**ASSIGNED TASK:** Exact copies of all the lines below are required, with the pictures omitted.

**DATA:**
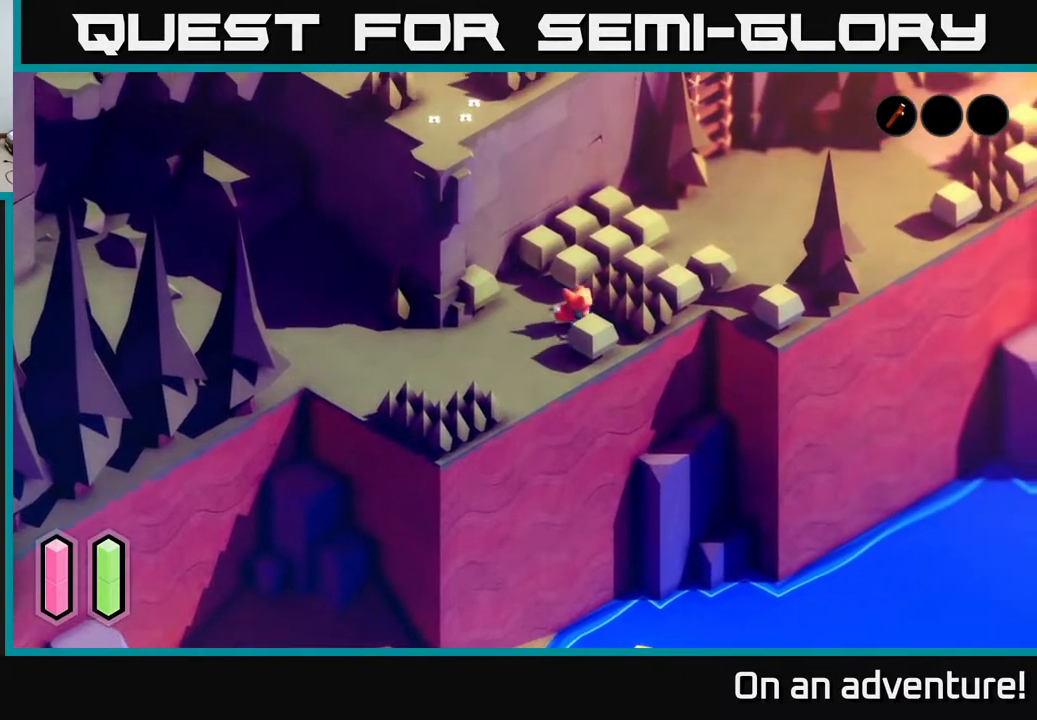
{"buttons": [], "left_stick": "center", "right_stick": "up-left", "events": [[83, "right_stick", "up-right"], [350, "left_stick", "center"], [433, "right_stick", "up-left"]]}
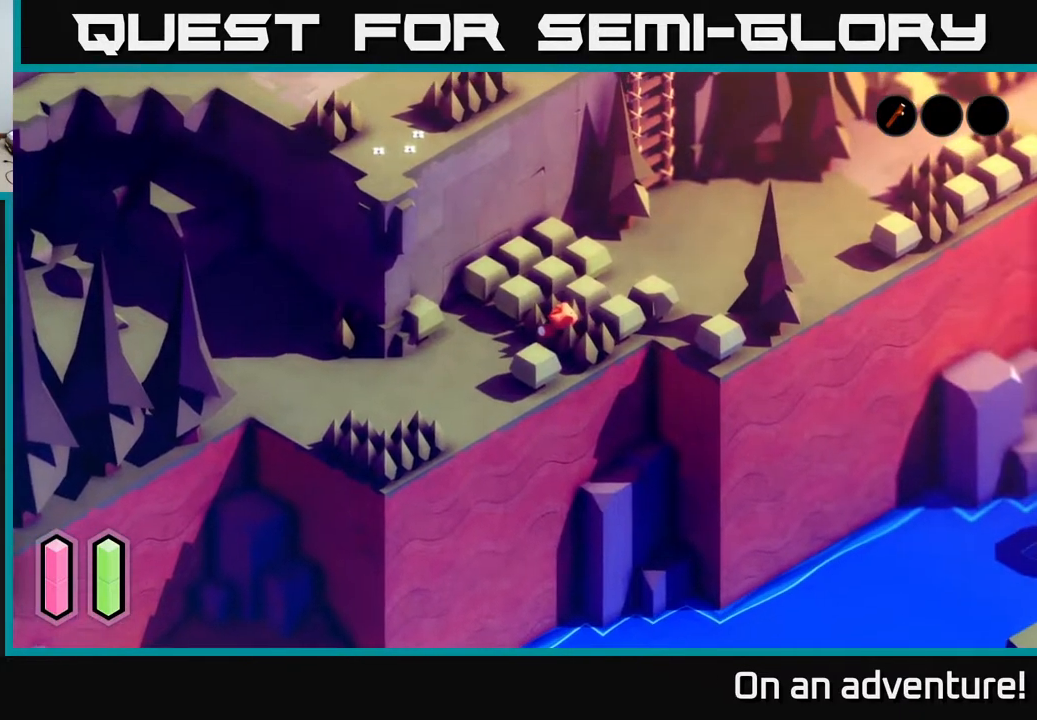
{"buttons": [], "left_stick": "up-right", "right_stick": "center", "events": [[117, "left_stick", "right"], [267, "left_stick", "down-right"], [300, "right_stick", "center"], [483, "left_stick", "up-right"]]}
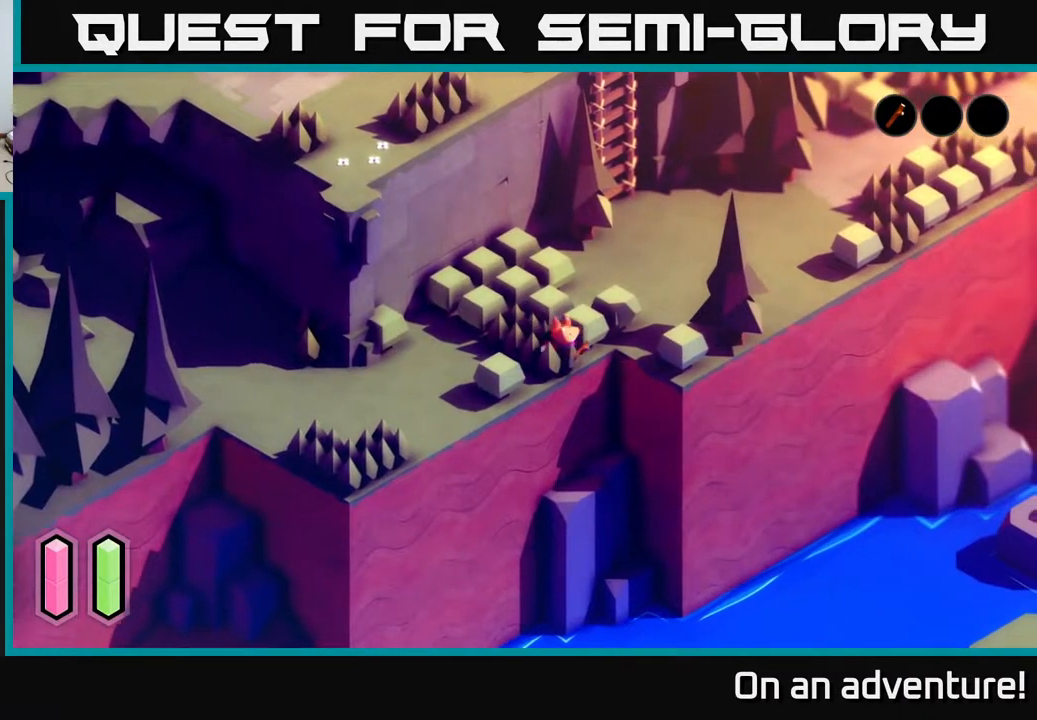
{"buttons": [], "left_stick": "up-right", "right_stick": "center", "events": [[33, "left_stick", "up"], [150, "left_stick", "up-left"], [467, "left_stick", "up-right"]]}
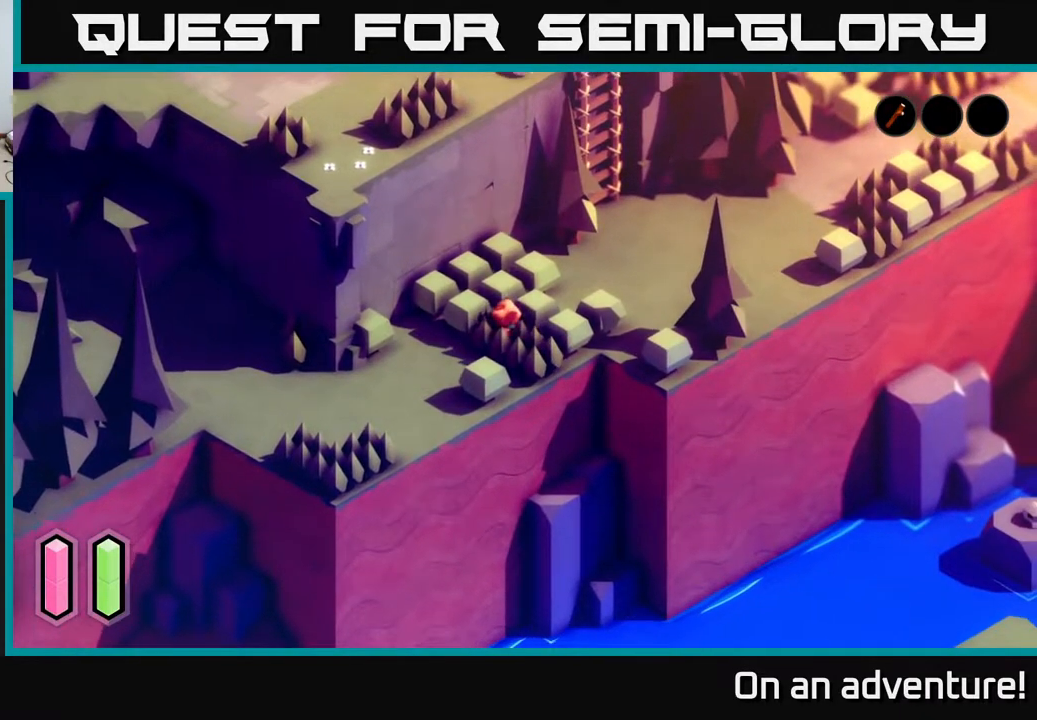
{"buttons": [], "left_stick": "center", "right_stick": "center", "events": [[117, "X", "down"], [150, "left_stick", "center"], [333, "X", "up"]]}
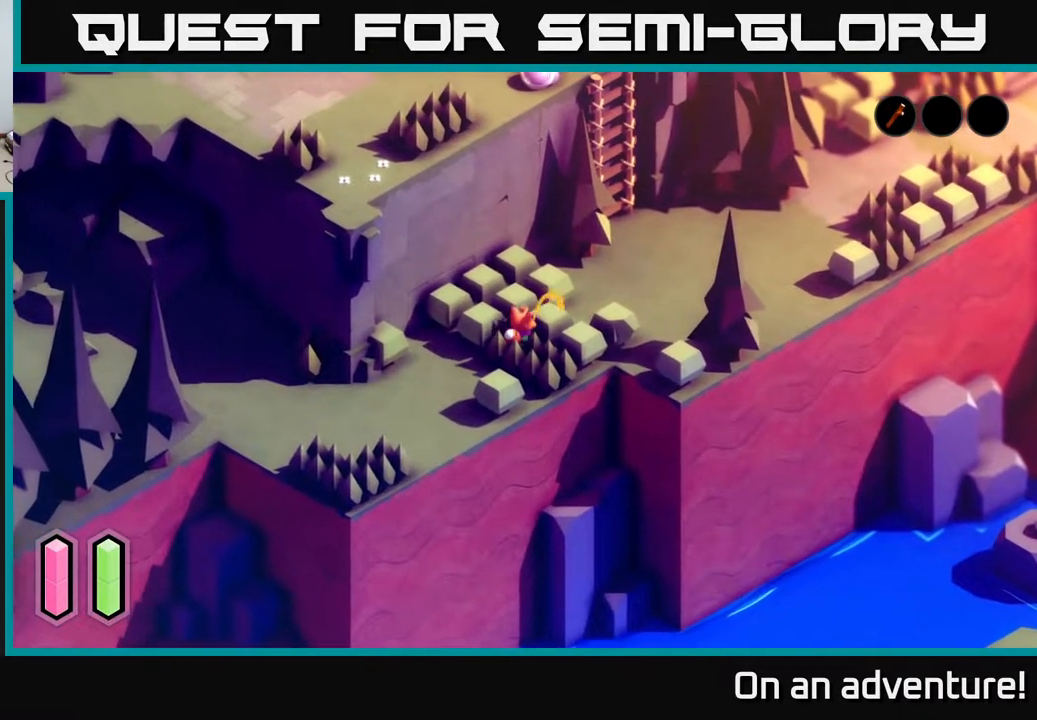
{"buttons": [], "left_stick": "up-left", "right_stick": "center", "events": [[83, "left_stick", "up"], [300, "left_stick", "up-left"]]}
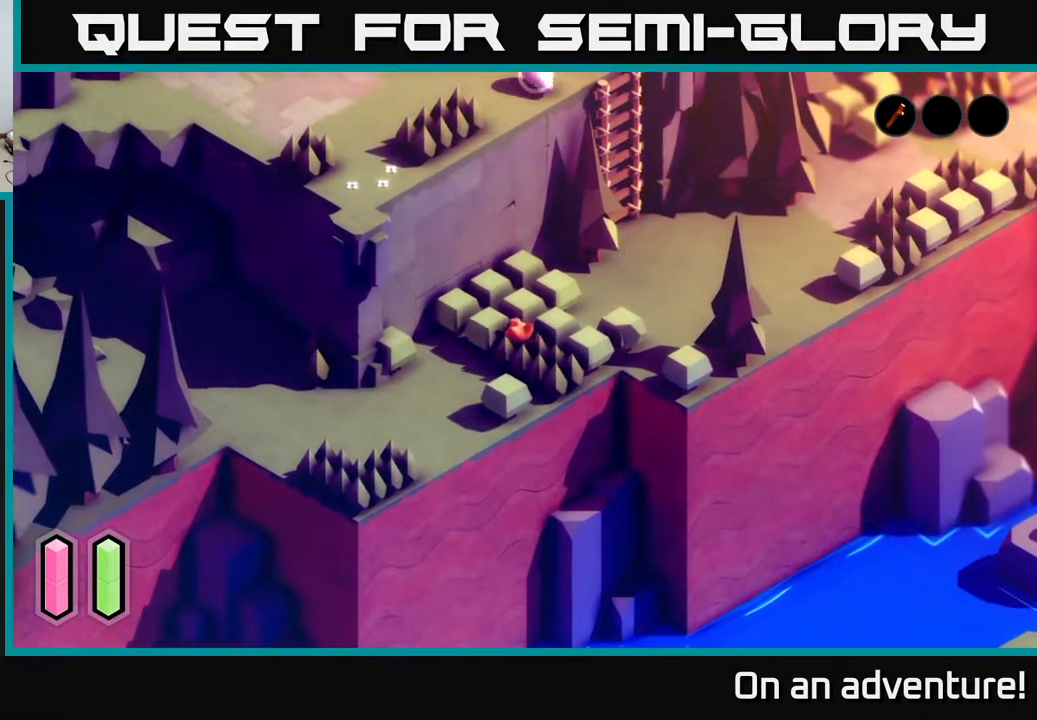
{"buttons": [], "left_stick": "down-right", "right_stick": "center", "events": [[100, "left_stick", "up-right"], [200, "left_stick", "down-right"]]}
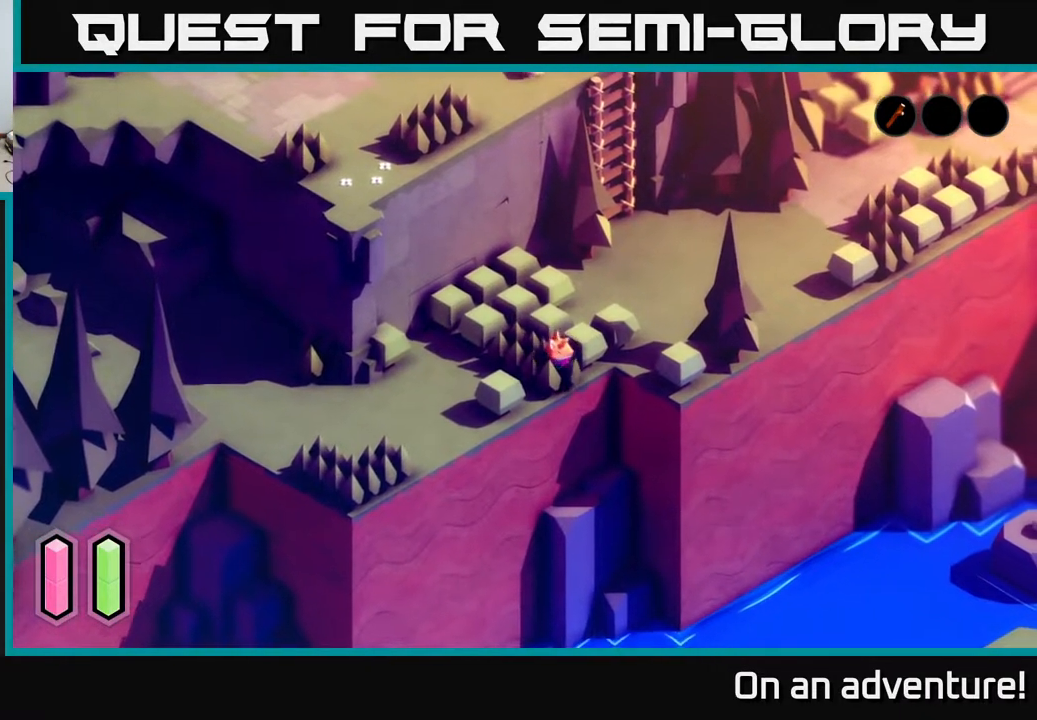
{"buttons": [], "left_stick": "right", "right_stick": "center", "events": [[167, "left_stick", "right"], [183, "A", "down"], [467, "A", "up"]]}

**REPLY:**
{"buttons": [], "left_stick": "center", "right_stick": "up-left", "events": [[83, "right_stick", "up-right"], [350, "left_stick", "center"], [433, "right_stick", "up-left"]]}
{"buttons": [], "left_stick": "up-right", "right_stick": "center", "events": [[117, "left_stick", "right"], [267, "left_stick", "down-right"], [300, "right_stick", "center"], [483, "left_stick", "up-right"]]}
{"buttons": [], "left_stick": "up-right", "right_stick": "center", "events": [[33, "left_stick", "up"], [150, "left_stick", "up-left"], [467, "left_stick", "up-right"]]}
{"buttons": [], "left_stick": "center", "right_stick": "center", "events": [[117, "X", "down"], [150, "left_stick", "center"], [333, "X", "up"]]}
{"buttons": [], "left_stick": "up-left", "right_stick": "center", "events": [[83, "left_stick", "up"], [300, "left_stick", "up-left"]]}
{"buttons": [], "left_stick": "down-right", "right_stick": "center", "events": [[100, "left_stick", "up-right"], [200, "left_stick", "down-right"]]}
{"buttons": [], "left_stick": "right", "right_stick": "center", "events": [[167, "left_stick", "right"], [183, "A", "down"], [467, "A", "up"]]}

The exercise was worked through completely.